November 20-21 Online Games ’97; Los Angeles This seminar hopes to discover new revenue models for Internet-based gaming. Last year, 3DO’s Trip Hawkins and executives from Sega, Mpath, and TEN explained how to battle into the black in the TCP play arena. This year’s event will offer similar insights and a demo panel, which will introduce newcomers in the developing webutainment industry. Registration: US$1,290. Contact: +1 (212) 780 6060, email [email protected], on the Web at www.jup.com/.
November 27-29 The Virtual Campus: Trends for Higher Education and Training; Madrid This education extravaganza, sponsored by the International Federation for Information Processing, offers the latest research into distributed learning environments. Held at the Spanish Distance Learning University, this event provides an opportunity to schmooze with educators from faraway lands. Registration: about US$175. Contact: +34 (1) 398 7993, fax +34 (1) 398 6028, on the Web at www.ieec.uned.es/~ifip97/.
December 3-6 Living Surfaces: Toward Digital Literacy; Chicago See information above.

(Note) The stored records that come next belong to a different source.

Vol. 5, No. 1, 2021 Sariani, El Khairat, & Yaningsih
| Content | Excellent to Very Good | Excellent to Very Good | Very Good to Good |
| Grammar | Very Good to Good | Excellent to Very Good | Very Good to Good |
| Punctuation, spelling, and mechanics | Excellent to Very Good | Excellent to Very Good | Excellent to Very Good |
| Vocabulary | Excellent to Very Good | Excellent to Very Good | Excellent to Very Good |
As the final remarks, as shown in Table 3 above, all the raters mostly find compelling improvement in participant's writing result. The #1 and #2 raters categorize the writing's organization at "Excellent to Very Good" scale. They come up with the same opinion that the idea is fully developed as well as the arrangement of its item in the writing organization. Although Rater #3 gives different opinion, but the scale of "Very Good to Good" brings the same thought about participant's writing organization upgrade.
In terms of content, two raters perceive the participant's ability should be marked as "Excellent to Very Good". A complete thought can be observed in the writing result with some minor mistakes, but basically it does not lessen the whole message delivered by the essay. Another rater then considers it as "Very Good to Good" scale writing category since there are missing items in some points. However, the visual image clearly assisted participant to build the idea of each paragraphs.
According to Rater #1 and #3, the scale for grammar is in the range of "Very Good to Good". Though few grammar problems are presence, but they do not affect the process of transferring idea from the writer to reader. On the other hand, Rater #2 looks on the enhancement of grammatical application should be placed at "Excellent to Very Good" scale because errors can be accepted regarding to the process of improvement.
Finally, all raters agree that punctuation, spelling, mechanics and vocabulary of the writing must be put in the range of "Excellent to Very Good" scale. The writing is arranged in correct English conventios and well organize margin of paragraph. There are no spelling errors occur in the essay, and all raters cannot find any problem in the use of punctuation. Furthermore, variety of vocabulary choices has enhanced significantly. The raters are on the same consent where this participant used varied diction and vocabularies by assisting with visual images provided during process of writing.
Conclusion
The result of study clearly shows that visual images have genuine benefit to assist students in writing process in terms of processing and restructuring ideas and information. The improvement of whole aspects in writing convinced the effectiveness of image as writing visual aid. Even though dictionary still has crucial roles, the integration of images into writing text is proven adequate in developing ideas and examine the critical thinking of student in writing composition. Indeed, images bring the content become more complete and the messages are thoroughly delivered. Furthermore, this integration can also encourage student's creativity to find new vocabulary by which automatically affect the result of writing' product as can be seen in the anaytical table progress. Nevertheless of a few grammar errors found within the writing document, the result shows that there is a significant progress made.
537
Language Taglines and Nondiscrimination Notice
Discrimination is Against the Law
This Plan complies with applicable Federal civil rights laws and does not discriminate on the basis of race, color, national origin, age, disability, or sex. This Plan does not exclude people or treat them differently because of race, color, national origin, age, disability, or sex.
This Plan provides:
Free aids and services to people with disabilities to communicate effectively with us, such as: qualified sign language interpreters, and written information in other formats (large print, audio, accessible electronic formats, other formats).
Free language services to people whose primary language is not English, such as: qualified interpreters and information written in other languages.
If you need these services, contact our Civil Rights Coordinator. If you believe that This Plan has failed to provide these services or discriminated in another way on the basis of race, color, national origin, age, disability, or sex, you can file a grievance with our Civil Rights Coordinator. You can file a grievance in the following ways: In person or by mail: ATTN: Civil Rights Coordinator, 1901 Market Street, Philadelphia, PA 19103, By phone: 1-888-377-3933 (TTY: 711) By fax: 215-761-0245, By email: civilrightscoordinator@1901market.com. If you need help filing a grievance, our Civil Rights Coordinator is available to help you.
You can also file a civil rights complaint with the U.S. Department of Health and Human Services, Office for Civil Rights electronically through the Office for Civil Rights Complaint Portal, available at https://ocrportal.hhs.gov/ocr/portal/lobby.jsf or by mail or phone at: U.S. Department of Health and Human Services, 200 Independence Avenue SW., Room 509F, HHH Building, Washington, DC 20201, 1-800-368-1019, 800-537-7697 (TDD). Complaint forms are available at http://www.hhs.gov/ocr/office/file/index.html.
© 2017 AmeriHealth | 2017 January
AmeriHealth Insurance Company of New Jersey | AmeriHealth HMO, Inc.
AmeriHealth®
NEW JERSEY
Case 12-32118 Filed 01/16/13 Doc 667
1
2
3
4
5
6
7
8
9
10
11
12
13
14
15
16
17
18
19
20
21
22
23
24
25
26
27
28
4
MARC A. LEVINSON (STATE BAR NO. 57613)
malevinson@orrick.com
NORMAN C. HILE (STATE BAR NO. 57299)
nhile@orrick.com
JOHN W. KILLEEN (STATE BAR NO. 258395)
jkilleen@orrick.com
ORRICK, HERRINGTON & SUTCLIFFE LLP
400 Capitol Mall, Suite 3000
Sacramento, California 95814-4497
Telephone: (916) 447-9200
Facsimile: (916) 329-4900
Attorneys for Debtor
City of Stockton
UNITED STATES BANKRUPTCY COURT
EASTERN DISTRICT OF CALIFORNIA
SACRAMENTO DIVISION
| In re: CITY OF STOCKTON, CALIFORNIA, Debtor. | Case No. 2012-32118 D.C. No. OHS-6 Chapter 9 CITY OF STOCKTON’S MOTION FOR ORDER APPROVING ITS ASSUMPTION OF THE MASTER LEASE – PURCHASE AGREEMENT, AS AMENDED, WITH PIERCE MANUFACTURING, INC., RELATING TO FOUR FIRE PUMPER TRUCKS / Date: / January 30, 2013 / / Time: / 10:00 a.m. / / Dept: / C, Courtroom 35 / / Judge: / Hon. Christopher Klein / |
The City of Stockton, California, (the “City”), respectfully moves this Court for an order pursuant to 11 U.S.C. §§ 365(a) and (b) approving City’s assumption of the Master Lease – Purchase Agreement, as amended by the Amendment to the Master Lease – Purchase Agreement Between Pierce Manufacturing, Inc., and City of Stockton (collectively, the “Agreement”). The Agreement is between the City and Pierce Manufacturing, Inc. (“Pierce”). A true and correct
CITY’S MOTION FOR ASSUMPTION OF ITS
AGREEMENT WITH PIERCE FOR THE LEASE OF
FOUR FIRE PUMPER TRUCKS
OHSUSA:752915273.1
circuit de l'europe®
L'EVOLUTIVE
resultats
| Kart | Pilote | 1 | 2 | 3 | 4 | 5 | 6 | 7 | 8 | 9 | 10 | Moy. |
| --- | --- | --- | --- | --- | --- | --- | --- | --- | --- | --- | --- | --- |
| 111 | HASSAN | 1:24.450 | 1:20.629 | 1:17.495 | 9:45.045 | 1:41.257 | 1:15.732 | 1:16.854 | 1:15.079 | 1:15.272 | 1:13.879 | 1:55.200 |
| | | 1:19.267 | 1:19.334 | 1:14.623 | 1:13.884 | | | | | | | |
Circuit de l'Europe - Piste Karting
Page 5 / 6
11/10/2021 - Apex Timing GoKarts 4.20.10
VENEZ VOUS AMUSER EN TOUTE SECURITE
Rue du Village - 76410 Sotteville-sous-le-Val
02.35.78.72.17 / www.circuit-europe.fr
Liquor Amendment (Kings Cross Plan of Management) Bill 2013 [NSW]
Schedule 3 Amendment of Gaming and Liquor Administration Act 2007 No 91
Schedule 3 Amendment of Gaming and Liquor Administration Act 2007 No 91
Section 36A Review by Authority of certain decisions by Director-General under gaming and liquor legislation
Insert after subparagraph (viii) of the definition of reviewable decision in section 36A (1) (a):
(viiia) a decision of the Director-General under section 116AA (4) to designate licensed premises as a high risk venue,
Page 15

December 4-5 The Impact of the Internet on Communications Policy; Cambridge, Massachusetts Haahvard University’s John F. Kennedy School of Government sponsors this wonkathon, which invites prominent scholars and high-level government officials to speculate on the coming changes in communications policy resulting from the meteoric ascent of digital information technologies. Registration: US$495. Contact: +1 (617) 496 1389, fax +1 (617) 495 5776, email nora_o’[email protected].
The Usual Suspects
November 17-21 Comdex/Fall ’97; Las Vegas. Contact: email [email protected], on the Web at www.comdex.com/comdex/. December 9-12 Seybold Seminars Tokyo; Tokyo. Contact: on the Web at www.seyboldseminars.com/events/. December 8-12 Fall Internet World 97; New York. Contact: on the Web at www.events.internet.com/fall97.html.